Unfortunately, many application designers do not think very hard about keyboard shortcuts. Often, you end up with a set that is neither intuitive nor easy to type. Heck, even KeyCombiner’s own shortcuts are all over the place with sequences and different modifier combinations. Given that I work more or less alone on the project and try to be very efficient with my time, I didn’t think about these bindings enough. The collection visualizer makes this painfully obvious, and I will soon come up with new shortcuts. However, it will be very hard not to annoy users who have already memorized these shortcuts. So, I recommend that you be smarter than me and start to design a coherent set of shortcuts for your application right away. The collection visualizer is here to help you with that.

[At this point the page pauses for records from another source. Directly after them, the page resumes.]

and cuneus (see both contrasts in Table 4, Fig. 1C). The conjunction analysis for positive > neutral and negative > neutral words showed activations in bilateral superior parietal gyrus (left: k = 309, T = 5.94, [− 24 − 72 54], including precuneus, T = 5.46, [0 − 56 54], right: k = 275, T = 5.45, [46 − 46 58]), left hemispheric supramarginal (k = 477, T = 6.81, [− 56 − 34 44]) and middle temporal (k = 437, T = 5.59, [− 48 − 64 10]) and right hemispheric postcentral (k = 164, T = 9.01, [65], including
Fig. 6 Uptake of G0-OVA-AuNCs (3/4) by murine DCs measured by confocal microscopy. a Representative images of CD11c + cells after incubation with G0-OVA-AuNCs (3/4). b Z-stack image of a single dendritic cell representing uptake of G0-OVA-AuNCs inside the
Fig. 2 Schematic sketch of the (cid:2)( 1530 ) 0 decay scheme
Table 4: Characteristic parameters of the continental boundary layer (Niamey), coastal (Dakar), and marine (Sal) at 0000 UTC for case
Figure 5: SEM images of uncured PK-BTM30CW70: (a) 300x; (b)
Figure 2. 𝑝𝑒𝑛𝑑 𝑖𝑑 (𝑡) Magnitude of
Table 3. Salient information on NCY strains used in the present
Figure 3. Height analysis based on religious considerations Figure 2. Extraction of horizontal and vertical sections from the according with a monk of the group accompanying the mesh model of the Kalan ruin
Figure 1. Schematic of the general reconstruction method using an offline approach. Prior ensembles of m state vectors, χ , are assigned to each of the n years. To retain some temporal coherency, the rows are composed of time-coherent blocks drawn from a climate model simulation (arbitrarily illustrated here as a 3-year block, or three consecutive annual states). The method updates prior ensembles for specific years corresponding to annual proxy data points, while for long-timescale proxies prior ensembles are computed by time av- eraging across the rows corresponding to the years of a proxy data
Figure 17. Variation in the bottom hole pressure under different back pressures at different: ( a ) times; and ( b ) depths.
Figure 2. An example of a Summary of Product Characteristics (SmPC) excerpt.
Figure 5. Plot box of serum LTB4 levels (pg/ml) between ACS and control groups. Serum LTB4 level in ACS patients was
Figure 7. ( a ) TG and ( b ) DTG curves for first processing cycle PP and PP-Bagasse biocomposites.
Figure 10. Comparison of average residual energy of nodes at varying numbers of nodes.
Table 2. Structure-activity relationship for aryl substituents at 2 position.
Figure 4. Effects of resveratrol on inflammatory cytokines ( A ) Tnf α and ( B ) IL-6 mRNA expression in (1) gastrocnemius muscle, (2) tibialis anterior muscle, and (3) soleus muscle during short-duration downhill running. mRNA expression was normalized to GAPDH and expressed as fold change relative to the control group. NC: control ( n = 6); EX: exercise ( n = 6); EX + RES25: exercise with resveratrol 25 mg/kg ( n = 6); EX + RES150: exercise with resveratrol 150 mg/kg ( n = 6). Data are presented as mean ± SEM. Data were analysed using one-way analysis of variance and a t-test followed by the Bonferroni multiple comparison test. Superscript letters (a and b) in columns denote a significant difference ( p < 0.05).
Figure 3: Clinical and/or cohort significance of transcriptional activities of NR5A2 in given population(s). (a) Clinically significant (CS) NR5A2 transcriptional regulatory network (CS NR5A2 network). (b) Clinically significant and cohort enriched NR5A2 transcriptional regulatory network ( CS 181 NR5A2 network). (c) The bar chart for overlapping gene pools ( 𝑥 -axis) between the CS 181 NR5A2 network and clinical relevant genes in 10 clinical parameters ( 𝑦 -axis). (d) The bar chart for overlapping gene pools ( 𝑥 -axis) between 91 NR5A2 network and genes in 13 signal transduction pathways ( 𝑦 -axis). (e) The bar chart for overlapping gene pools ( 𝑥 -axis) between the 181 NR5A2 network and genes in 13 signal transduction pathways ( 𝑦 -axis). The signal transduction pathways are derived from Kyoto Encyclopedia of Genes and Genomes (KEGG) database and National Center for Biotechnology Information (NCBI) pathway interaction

If you are not an application designer, you might still want to design a coherent set of key bindings for your personal use. Without any tools to assist you, this is a surprisingly hard tasks, especially when you try to find a coherent set for or multiple applications. You have to keep in mind which commands are available in these different apps, what the defaults are, and how to resolve these constraints into a set that works everywhere. The collection visualizer, along with KeyCombiner’s other collection management features, can help you get there.

Current Limitations

Above, I have written that a proper keyboard shortcut consists of 0 or more modifier keys and exactly one non-modifier key. However, KeyCombiner also allows sequences, such as the Go To shortcuts used by Gmail. I have been thinking a lot about how to visualize those on a virtual keyboard, but have not found a good solution yet.

Furthermore, KeyCombiner collections can also hold short text snippets, such as commands and programming language syntax. Many people use these snippets with the Desktop Apps' instant lookup. It turns your collections into an instant, context-aware, searchable cheatsheet. However, I struggle to find a way to visualize them on a keyboard.

Conclusion

In its first days, the collection visualizer has already helped me plenty of times. I improved my VSCode bindings, realized that KeyCombiner’s own default bindings are not intuitive, and found better ways to reuse my VSCode bindings in PyCharm and Eclipse. I’d be thrilled to hear about your experiences in the comments below or via mail.

I will write about the collection visualizer’s implementation in a future blog post. Spoiler: Vue and (S)CSS do the heavy lifting.